In 1916 he became Professor of Irish and later Dean of the Faculty of Celtic Studies at University College Cork, where he remained until his death. He published a handbook for students on the art of writing Irish poetry, Bhéarsaiocht Ghaeilge (Dublin 1936) and wrote many text books on Irish Grammar. He edited important collections of Irish manuscripts including the poetry of Diarmaid Mac Sheáin Bhuídhe Mac Cárthaigh, published in Dublin 1916.

He was a collector of songs who revitalised interest in the work of West Cork poets Sean Ó Coilean, Doncha Ó Suilleabháin and Michael Chormaic.

He translated a large number of works, fiction and non-fiction, poetry and songs, into Irish, including the Rubaiyat of Omar Khayyam, Molière's Bourgeois gentilhomme, Around the World in Eighty Days, the works of Pádraig Colum, Lady Gregory, George Moore and Jules Verne into Irish. He edited the works of Aodhagán Ó Rathaille (1670–1728) and Pádraigín Haicéad (1600–54), among others.

His last work was Seanfhochail na Mumhan (Dublin 1962). Other works included editions of the poetry of Seán Ó Murchada na Ráithineach for the Gaelic League (Dublin 1907), the poetry of Aodhagáin Ó Rathaille (with Pádraig Ó Duinín) for the Irish Text Society (London 1911) and poetry of An tAth Pádraigín Haicéad (Dublin 1916) and the Leabhair Clainne Aodha Buidhe I, for the Manuscripts Commission (Dublin 1931).

His brother Eamon O’Donoghue was author of Slán le Corcaigh and Drúcht Geal Ceoidh, also a professor of Irish in UCC. Another brother, Donncha O’Donoghue, was Parish Priest of Tracton in Cork. His sister, Cáit Ní Dhonnchadha, was an Irish language and camogie enthusiast.

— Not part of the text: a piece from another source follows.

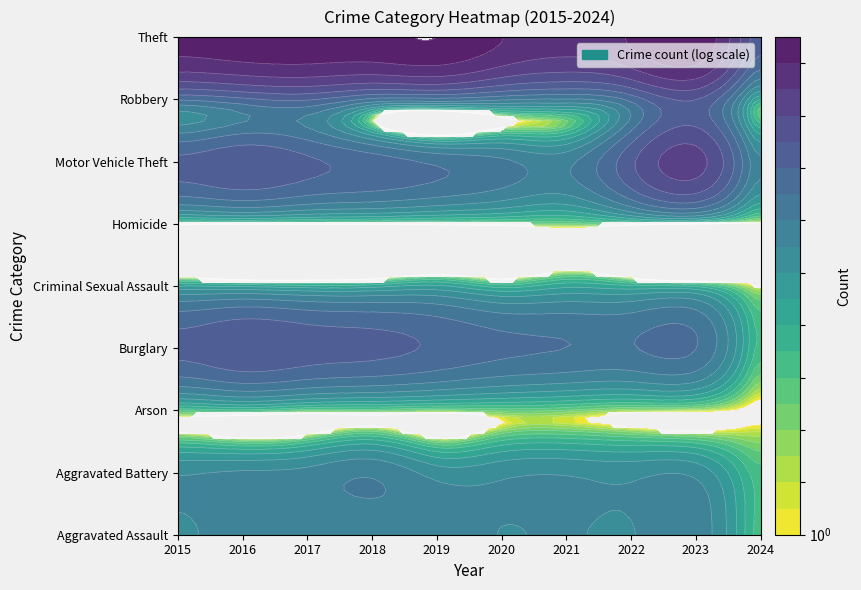

What is the difference between the highest and lowest values at 2024?

229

He had two other Sisters - Nora (1885-1974), married Laurence Wrenne, later Sub-Editor of the Cork Examiner between 1918 and 1934, and Sheila (or Julia) (1876-1951), a twin of Eamon O’Donoghue, married to Patrick Forde in 1909.

==Legacy==
He died on 23 October 1949 and was buried in Saint Fin Barre's Cathedral in Cork. The attendance at his funeral included Éamon de Valera. The Southern Star described him as "acknowledged peer of writers of Irish poetry, the gentlest and most unpretentious of Corkmen, the great Tórna, whose name was heard of everywhere readers of Irish are to be found at home or overseas."